- [DOCUMENT]
357. L'existence de disparités de prix d'un opérateur à l'autre n'est en conséquence pas de nature à remettre en cause l'existence, certaine, d'un dommage à l'économie né de recommandations tarifaires, qui ont été diffusées par une organisation interprofessionnelle de façon continue entre 1980 et 2018 et qui bénéficiaient d'un crédit important tant auprès des professionnels du secteur qu'auprès de l'administration qui utilisait le « prix indicatif du vin fait » pour élaborer l'indice des fermages qu'elle diffusait chaque année par arrêté préfectoral. Dans un tel contexte, et dans la mesure où nul ne conteste le fait que le dommage est d'envergure très limité compte tenu des nombreux paramètres qui viennent d'être évoqués (hétérogénéité des producteurs de nature à limiter l'efficacité de consignes de prix relativement générales, ancienneté des pratiques rendant impossible la réunion d'éléments établissant dans quelle proportion les recommandations ont été suivies entre 1980 et 2018, pression exercé par les opérateurs en aval...), il ne saurait être fait grief à l'Autorité, qui a poursuivi une pratique restrictive de concurrence par objet, de ne pas en avoir quantifié les effets (en termes de suivi des recommandations comme en termes de hausse des prix).

358. C'est donc à juste titre que l'Autorité a retenu l'existence d'un dommage certain, compte tenu de la restriction par objet mise en œuvre de 1980 à 2018 et au rôle incitatif inhérent à un organisme interprofessionnel tel que le CIVA, tout en admettant qu'il était « d'envergure très limité ».

359. Il convient, en conséquence, de ne réformer la décision attaquée qu'en ce qui concerne l'appréciation de la gravité des pratiques, en tenant compte de la circonstance atténuante précitée, pour apprécier la proportionnalité du montant des sanctions à infliger.

B. Sur les valeurs de référence servant de calcul aux sanctions

360. La décision attaquée a retenu (§ 386) qu'en tant qu'organisation interprofessionnelle ou syndicat en charge de la représentation et de la défense des intérêts de leurs membres, le CIVA, l'AVA et le GPNVA ne disposent pas eux-mêmes d'un chiffre d'affaires relatif à la production et la commercialisation des vins d'Alsace.

361. Elle en a déduit que celles-ci devaient être déterminées en prenant en compte le montant des cotisations perçues par ces trois organismes.

362. Le CIVA et l'AVA contestent la prise en compte de l'intégralité des cotisations qu'ils perçoivent.

- [DONNÉES]

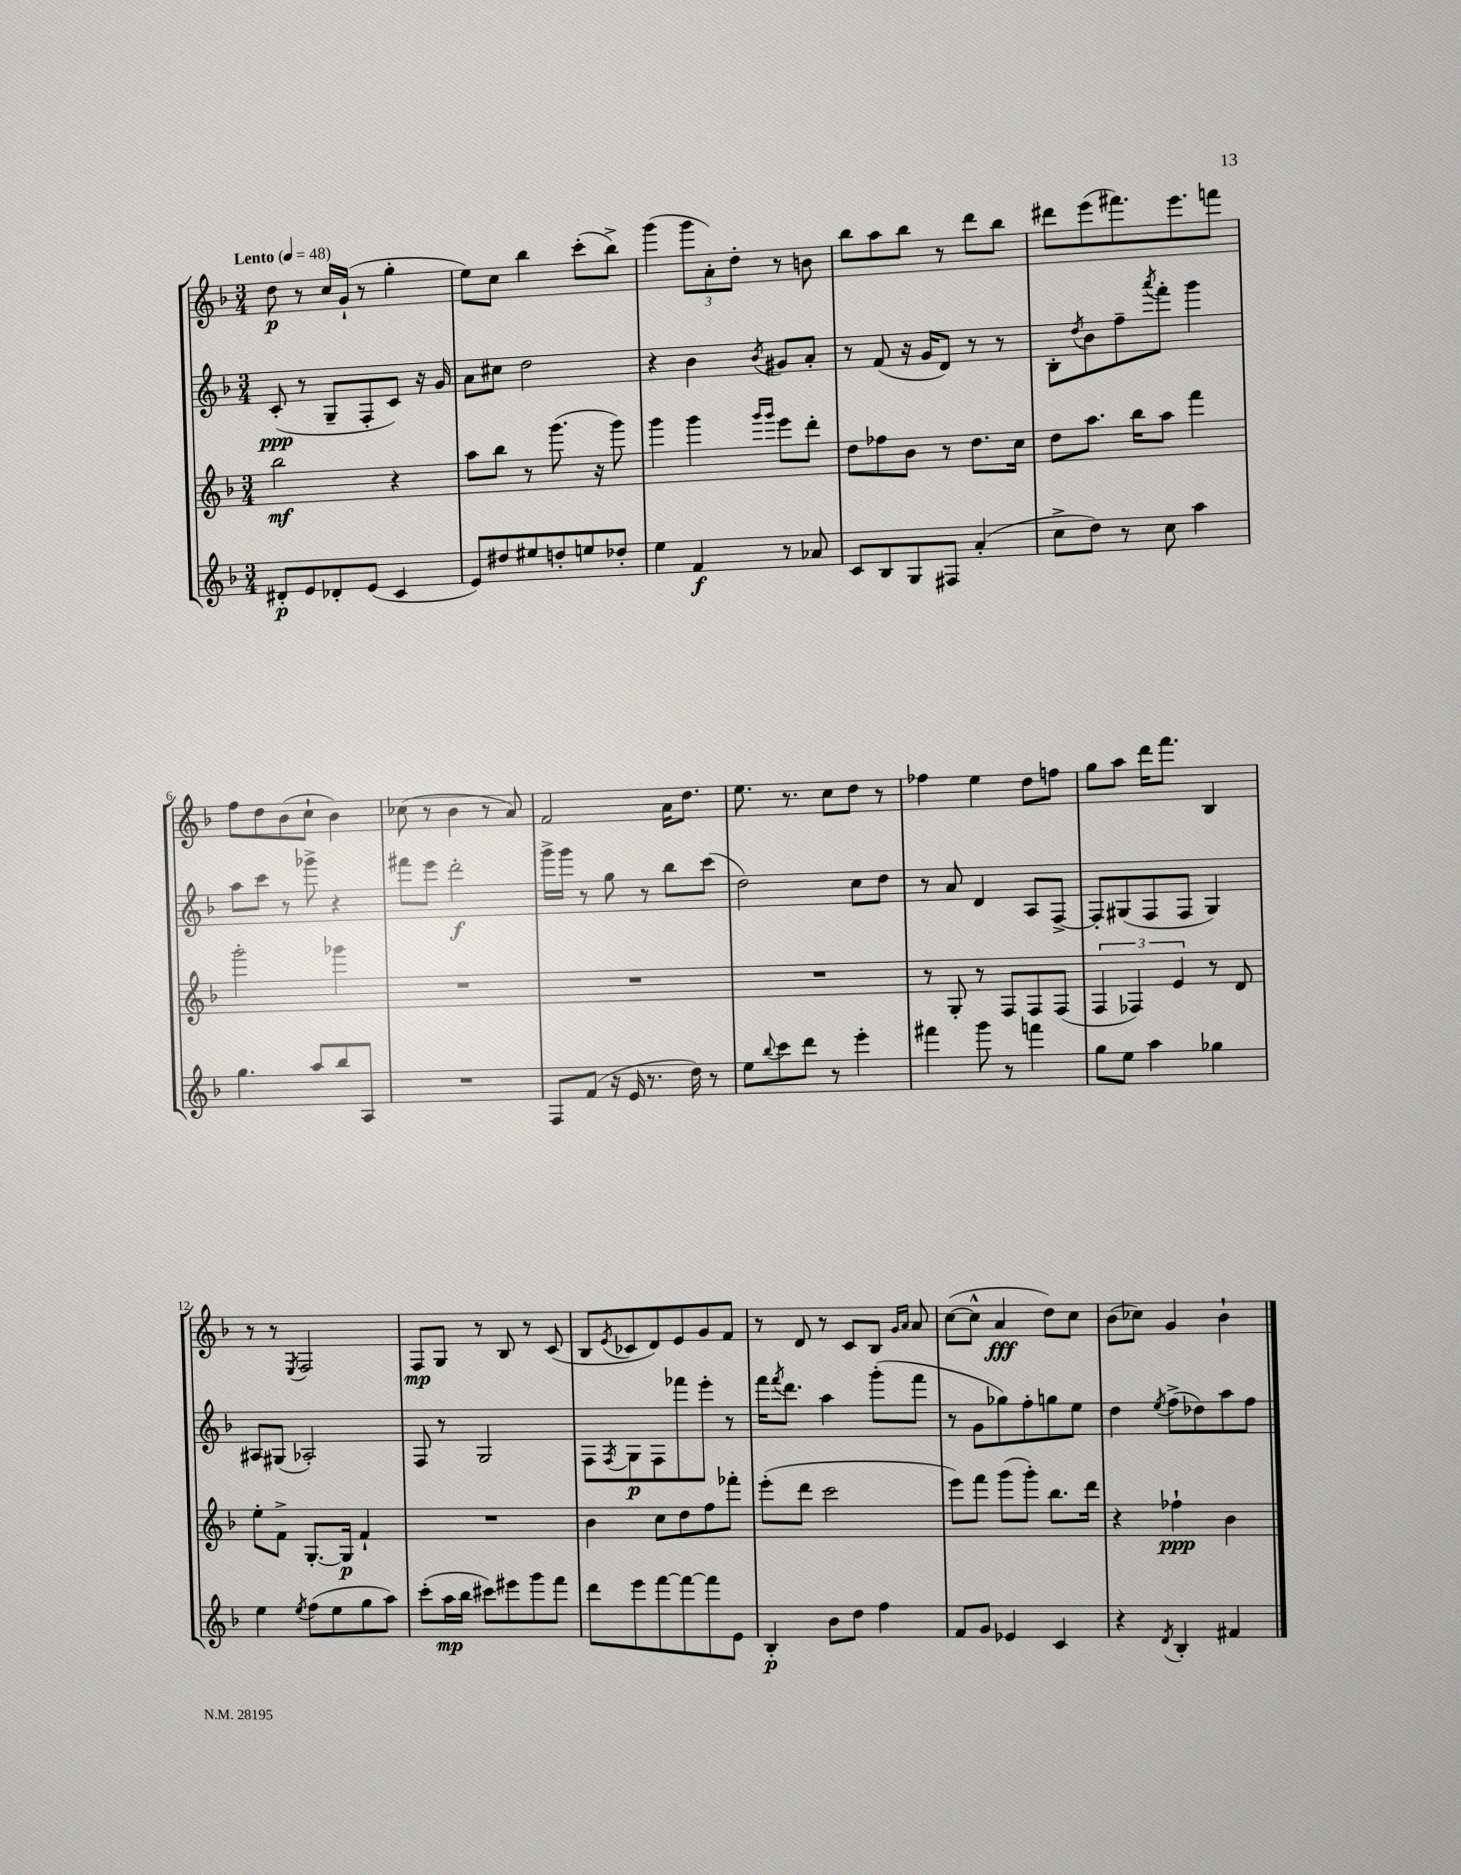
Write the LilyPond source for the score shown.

---

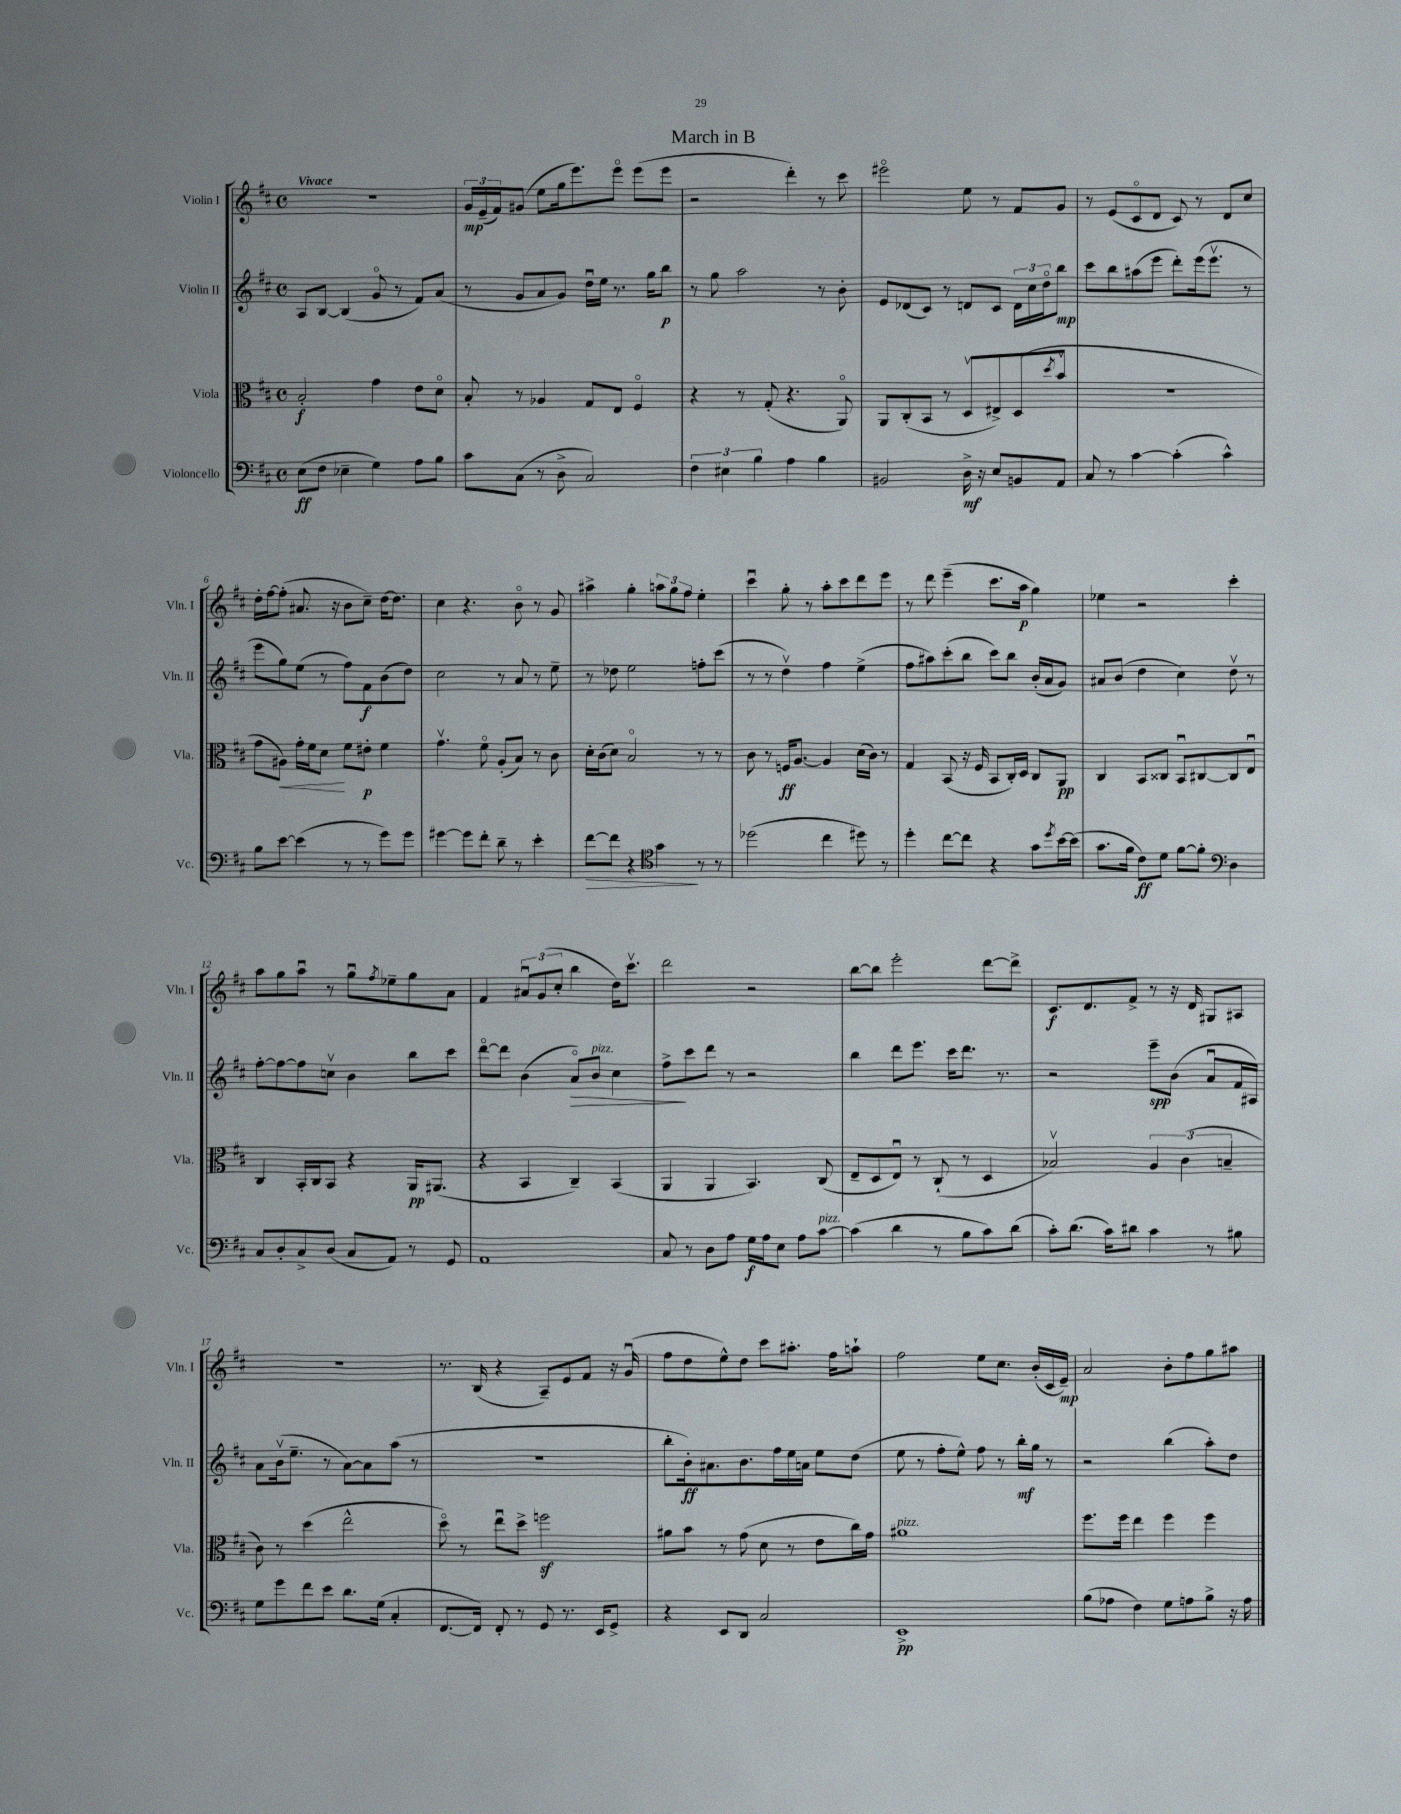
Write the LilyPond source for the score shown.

- [TÂCHES À RÉALISER]
1) Répondez à ces questions sur le document relatif aux recommandations tarifaires des vins d'Alsace :
(a) Entre quelles années l'organisation interprofessionnelle a-t-elle diffusé ses recommandations tarifaires ?
(b) À quoi l'administration employait-elle le « prix indicatif du vin fait » ?
(c) D'après la décision attaquée, à partir de quel montant faut-il déterminer les valeurs de référence servant au calcul des sanctions ?
2) Prolongez le document relatif aux recommandations tarifaires des vins d'Alsace à la suite de sa dernière phrase.

- [RÉSULTATS PAR TÂCHE]
1)
(a) Entre 1980 et 2018.
(b) Elle s'en servait pour élaborer l'indice des fermages, diffusé chaque année par arrêté préfectoral.
(c) À partir du montant des cotisations perçues par le CIVA, l'AVA et le GPNVA.

2)
363. L'AVA considère que l'Autorité a évalué le montant de base sans égard pour le point 33 du Communiqué du 16 mai 2011 relatif à la méthode de détermination des sanctions pécuniaires qui prévoit que seule la valeur des ventes de l'ensemble des catégories de produits ou de services « en relation avec l'infraction » doit être prise en compte.

364. Elle considère qu'il ne peut être retenu un montant supérieur à un million d'euros en 2018, sans aucune justification (décision § 387), incluant des sommes qui ne relèvent pas directement ou indirectement du périmètre de l'entente en cause.

365. Elle fait valoir que seule la mission syndicale est à l'origine de la pratique litigieuse de sorte qu'elle demande à la Cour de retenir, sur la base de l'année 2016, dernière année complète de la mise en œuvre des pratiques litigieuses, la valeur des cotisations syndicales de 81 338 euros (excluant ainsi les cotisations ODG (894 927 euros), ainsi que les ressources diverses qui comprennent notamment ses activités commerciales).

366. Elle souligne qu'en retenant une sanction de 26 000 euros, l'Autorité lui a infligé une amende excessive correspondant à près de 32 % du montant de ses cotisations syndicales.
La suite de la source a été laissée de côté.